> [What to produce]:
The "Sahlberg. (2007). Secondary" line through the end of the listing below is what to set down, word for word, and nothing else.

***

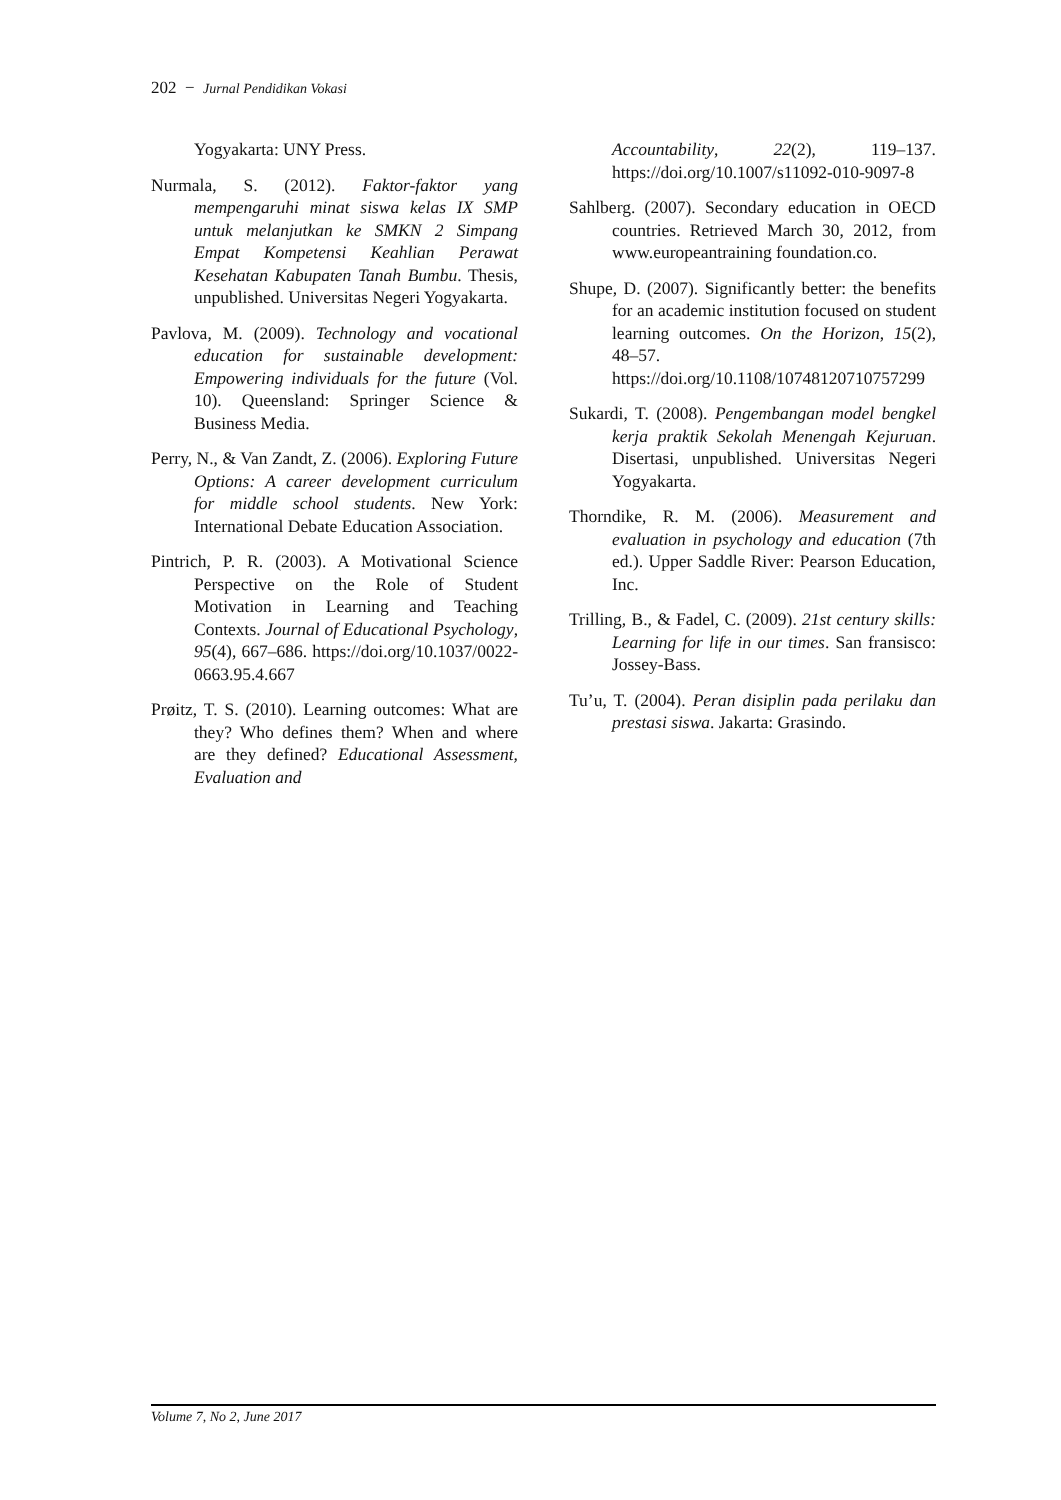202 − Jurnal Pendidikan Vokasi
Yogyakarta: UNY Press.
Nurmala, S. (2012). Faktor-faktor yang mempengaruhi minat siswa kelas IX SMP untuk melanjutkan ke SMKN 2 Simpang Empat Kompetensi Keahlian Perawat Kesehatan Kabupaten Tanah Bumbu. Thesis, unpublished. Universitas Negeri Yogyakarta.
Pavlova, M. (2009). Technology and vocational education for sustainable development: Empowering individuals for the future (Vol. 10). Queensland: Springer Science & Business Media.
Perry, N., & Van Zandt, Z. (2006). Exploring Future Options: A career development curriculum for middle school students. New York: International Debate Education Association.
Pintrich, P. R. (2003). A Motivational Science Perspective on the Role of Student Motivation in Learning and Teaching Contexts. Journal of Educational Psychology, 95(4), 667–686. https://doi.org/10.1037/0022-0663.95.4.667
Prøitz, T. S. (2010). Learning outcomes: What are they? Who defines them? When and where are they defined? Educational Assessment, Evaluation and
Accountability, 22(2), 119–137. https://doi.org/10.1007/s11092-010-9097-8
Sahlberg. (2007). Secondary education in OECD countries. Retrieved March 30, 2012, from www.europeantraining foundation.co.
Shupe, D. (2007). Significantly better: the benefits for an academic institution focused on student learning outcomes. On the Horizon, 15(2), 48–57. https://doi.org/10.1108/10748120710757299
Sukardi, T. (2008). Pengembangan model bengkel kerja praktik Sekolah Menengah Kejuruan. Disertasi, unpublished. Universitas Negeri Yogyakarta.
Thorndike, R. M. (2006). Measurement and evaluation in psychology and education (7th ed.). Upper Saddle River: Pearson Education, Inc.
Trilling, B., & Fadel, C. (2009). 21st century skills: Learning for life in our times. San fransisco: Jossey-Bass.
Tu’u, T. (2004). Peran disiplin pada perilaku dan prestasi siswa. Jakarta: Grasindo.
Volume 7, No 2, June 2017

***

> [Reply to the task]:
Sahlberg. (2007). Secondary education in OECD countries. Retrieved March 30, 2012, from www.europeantraining foundation.co.
Shupe, D. (2007). Significantly better: the benefits for an academic institution focused on student learning outcomes. On the Horizon, 15(2), 48–57. https://doi.org/10.1108/10748120710757299
Sukardi, T. (2008). Pengembangan model bengkel kerja praktik Sekolah Menengah Kejuruan. Disertasi, unpublished. Universitas Negeri Yogyakarta.
Thorndike, R. M. (2006). Measurement and evaluation in psychology and education (7th ed.). Upper Saddle River: Pearson Education, Inc.
Trilling, B., & Fadel, C. (2009). 21st century skills: Learning for life in our times. San fransisco: Jossey-Bass.
Tu’u, T. (2004). Peran disiplin pada perilaku dan prestasi siswa. Jakarta: Grasindo.
Volume 7, No 2, June 2017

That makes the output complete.